**SOURCE EXTRACT**

The world of Tsubaki-chō
Book Fairy Tales is set in one continuous fictional Japanese city with multiple districts. Children ride the train between neighborhoods — each area has its own atmosphere, NPCs, and curriculum focus. Visual development follows our internal design plan (Godot 4, web export, GuttyKreum-style pixel art).
One city, many neighborhoods
Tsubaki-chō (椿町) is structured as a single Japanese city where every district has its own personality. Districts connect through a city train network: riding the train is both navigation and a natural moment to load the next area.
City hub: Tsubaki-chō Central Station — inspired by classic train-station tilesets — is the main hub / world-select screen. A station attendant NPC greets returning players and surfaces progress.
District 1 — The Shrine Quarter (launch focus)
Theme: Shinto shrine neighborhood — torii gates, bamboo paths, zen garden, onsen. Curriculum: reading & literacy, mindfulness, cultural studies, science & nature. Ages: 5–12.
Design philosophy: rooted in Shinto animism — nature lived in by kami — presented through story, not doctrine. Children meet gratitude, harmony with nature, and mindfulness through narrative.

**TASK REQUIREMENTS**
Continue the Tsubaki-chō world overview from its last sentence.

**DATA RECORDS**
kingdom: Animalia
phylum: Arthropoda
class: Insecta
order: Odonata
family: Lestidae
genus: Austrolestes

**RESPONSE TO THIS TASK**
Example zones (subject, sample NPC, activity style):
- The Shrine Steps — reading — Kitsune Shrine Keeper — folk tales and comprehension.
- The Bamboo Path — science & nature — Forest Tanuki — seasons, ecosystems, nature riddles.
- The Zen Garden — mindfulness & logic — Old Monk — reflection prompts and pattern puzzles.
- The Onsen Pavilion — culture — Innkeeper — customs and cultural stories.
- The Stone Lantern Library — advanced reading — Tengu Scholar — mythology and comprehension.
Landmarks include the main torii gate, shrine main hall (achievement display), bamboo grove path, stone lantern garden (evening variant can unlock after several sessions), and a sealed torii at the edge that hints at future portals.
District 2 — The Festival Grounds
Theme: Japanese matsuri, summer festival, game center. Curriculum: math, logic, cultural studies. A perpetual festival: stalls, food booths, yukata NPCs, lanterns. Math hides inside games and prizes so practice feels like winning at the fair.
Example zones:
- Ring Toss Alley — math — Carnival Barker — arithmetic framed as stall games.
- Food Stall Row — fractions & measurement — Takoyaki Chef — cooking math.
- Game Center — logic — Arcade Keeper — patterns and puzzles.
- Batting Cage — science — Coach — forces and motion.
- Festival Stage — culture — Taiko Drummer — festival traditions and history.
District 3 — The City Streets
Theme: Modern Japanese neighborhood — school, bakery, corner store, park. Curriculum: reading, social studies, science, language. Everyday life becomes the lesson: the baker always has a new problem to solve.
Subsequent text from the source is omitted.